Seil, Inka; Frei, Claudia; Sültmann, Holger; Knauer, Shirley; Engels, Knut; Jäger, Elke; Zatloukal, Kurt; Pfreundschuh, Michael; Knuth, Alexander; Tseng-Chen, Yao; Jungbluth, Achim A.; Stauber, Roland H.; Jäger, Dirk:
The differentiation antigen NY-BR-1 is a potential target for antibody based therapies in breast cancer.
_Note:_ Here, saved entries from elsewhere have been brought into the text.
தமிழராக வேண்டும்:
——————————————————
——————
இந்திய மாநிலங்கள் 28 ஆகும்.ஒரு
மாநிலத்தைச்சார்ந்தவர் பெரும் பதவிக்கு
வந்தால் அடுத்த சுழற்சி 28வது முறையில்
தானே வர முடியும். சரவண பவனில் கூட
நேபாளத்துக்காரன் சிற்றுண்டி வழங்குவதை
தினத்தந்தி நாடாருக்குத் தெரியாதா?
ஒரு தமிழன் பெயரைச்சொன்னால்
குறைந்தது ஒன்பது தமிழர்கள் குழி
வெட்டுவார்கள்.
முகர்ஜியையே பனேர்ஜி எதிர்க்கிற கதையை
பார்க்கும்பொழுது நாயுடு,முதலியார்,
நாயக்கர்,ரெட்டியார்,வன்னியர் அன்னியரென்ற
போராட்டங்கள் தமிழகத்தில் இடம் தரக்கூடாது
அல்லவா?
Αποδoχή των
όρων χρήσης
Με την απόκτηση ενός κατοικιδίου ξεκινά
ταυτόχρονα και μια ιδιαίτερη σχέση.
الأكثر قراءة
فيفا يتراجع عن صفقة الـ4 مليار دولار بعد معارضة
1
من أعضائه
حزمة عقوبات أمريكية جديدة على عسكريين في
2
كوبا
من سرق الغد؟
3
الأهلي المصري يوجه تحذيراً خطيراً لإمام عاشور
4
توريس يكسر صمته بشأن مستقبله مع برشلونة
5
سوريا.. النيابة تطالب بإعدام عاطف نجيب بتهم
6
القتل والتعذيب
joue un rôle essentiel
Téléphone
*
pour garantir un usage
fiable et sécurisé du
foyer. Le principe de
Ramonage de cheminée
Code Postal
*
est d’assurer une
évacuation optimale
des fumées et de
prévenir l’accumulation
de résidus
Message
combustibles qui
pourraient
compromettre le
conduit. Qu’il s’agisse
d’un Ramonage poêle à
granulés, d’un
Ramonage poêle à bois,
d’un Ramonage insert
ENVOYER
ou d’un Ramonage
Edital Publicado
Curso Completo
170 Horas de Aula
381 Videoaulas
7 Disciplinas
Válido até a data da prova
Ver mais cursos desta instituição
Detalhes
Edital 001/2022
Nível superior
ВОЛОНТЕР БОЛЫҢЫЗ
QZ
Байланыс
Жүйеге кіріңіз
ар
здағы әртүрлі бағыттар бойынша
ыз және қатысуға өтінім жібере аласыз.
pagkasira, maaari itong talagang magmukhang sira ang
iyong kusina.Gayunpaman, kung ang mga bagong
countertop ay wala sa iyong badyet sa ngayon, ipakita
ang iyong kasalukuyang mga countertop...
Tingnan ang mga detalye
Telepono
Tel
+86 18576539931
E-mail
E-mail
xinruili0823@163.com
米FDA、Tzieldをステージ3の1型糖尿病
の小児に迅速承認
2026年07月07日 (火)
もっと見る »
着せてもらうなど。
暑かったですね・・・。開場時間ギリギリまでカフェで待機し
In: International Journal of Cancer, Vol. 120 (2007), No. 12, pp. 2635 - 2642
2007article/chapter in journal
Biology
Related: 1 publication(s)
Title:
The differentiation antigen NY-BR-1 is a potential target for antibody based therapies in breast cancer.
Author:
Seil, Inka;Frei, Claudia;Sültmann, Holger;Knauer, ShirleyUDE
LSF ID
51606
ORCID
0000-0003-4321-0924ORCID iD
Other
connected with university
;
Engels, Knut;Jäger, Elke;Zatloukal, Kurt;Pfreundschuh, Michael;Knuth, Alexander;Tseng-Chen, Yao;Jungbluth, Achim A.;Stauber, Roland H.;Jäger, Dirk
Year of publication:
2007

Abstract:

Antibody-based cancer immunotherapy relies on the identification and characterization of target antigens and the development of potent antibodies recognizing the target. Here we report the expression analysis and molecular characterization of the differentiation antigen NY-BR-1, which we previously identified by using the SEREX (serological analysis of recombinant cDNA expression libraries) method. Corroborating methodologies, including mRNA quantitation and immunoblotting show that NY-BR-1 is strongly expressed in >70% of 129 breast tumors. Application of a NY-BR-1 specific antibody demonstrated NY-BR-1 expression in primary and metastastic breast cancers. In contrast, most of the breast cancer cell lines tested, expressed only low NY-BR-1 levels. Importantly, confocal microscopy revealed that ectopically expressed NY-BR-1 localizes to the cytoplasm and the cell membrane. NY-BR-1 localization in breast cancer specimens was also confirmed by immunohistochemistry. Bioinformatic analysis and deletion mutagenesis further show that NY-BR-1 membrane localization is mediated by 2 cis-active membrane targeting domains. Biochemical surface labeling and FACS analysis of live cells further characterize NY-BR-1 as a transmembrane protein, which can be specifically recognized by the anti-NY-BR-1 antibody on the surface of vital cells. The strong expression of NY-BR-1 in breast tumors, its cytoplasmic and membrane localization and accessibility to an ectopically applied antibody now suggest to pursue NY-BR-1 as a potential target for antibody-based therapies in breast cancer patients.